* [To do] An exact copy of the entries is needed, with every picture left out.

* [Records supplied]
=-=-=

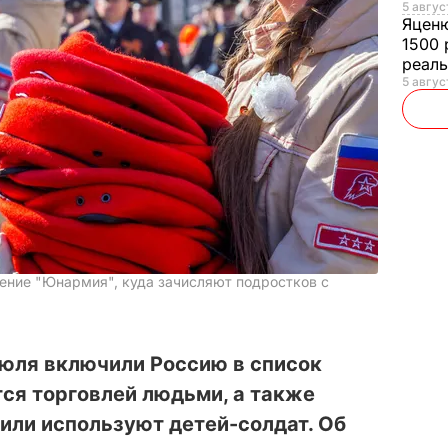
5 авгус
Яцен
1500 
реал
5 авгус
жение "Юнармия", куда зачисляют подростков с
юля включили Россию в список
ся торговлей людьми, а также
или используют детей-солдат. Об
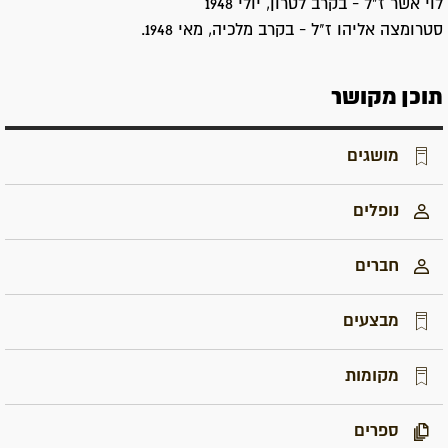
לוי אשר ז"ל - בקרב לטרון, יולי 1948
סטרומצה אליהו ז"ל - בקרב מלכיה, מאי 1948.
תוכן מקושר
מושגים
נופלים
חברים
מבצעים
מקומות
ספרים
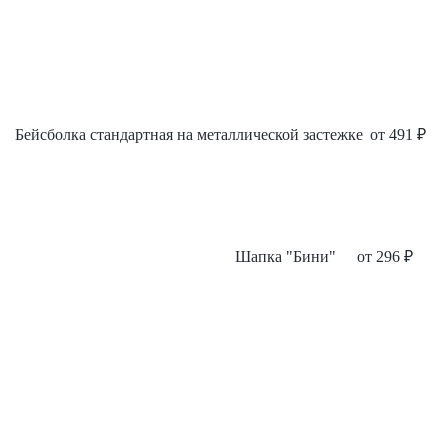
Бейсболка стандартная на металлической застежке
от
491
₽
Шапка "Бини"
от
296
₽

=-=-=

* [Response area]
5 авгус
Яцен
1500 
реал
5 авгус
жение "Юнармия", куда зачисляют подростков с
юля включили Россию в список
ся торговлей людьми, а также
или используют детей-солдат. Об
לוי אשר ז"ל - בקרב לטרון, יולי 1948
סטרומצה אליהו ז"ל - בקרב מלכיה, מאי 1948.
תוכן מקושר
מושגים
נופלים
חברים
מבצעים
מקומות
ספרים
Бейсболка стандартная на металлической застежке
от
491
₽
Шапка "Бини"
от
296
₽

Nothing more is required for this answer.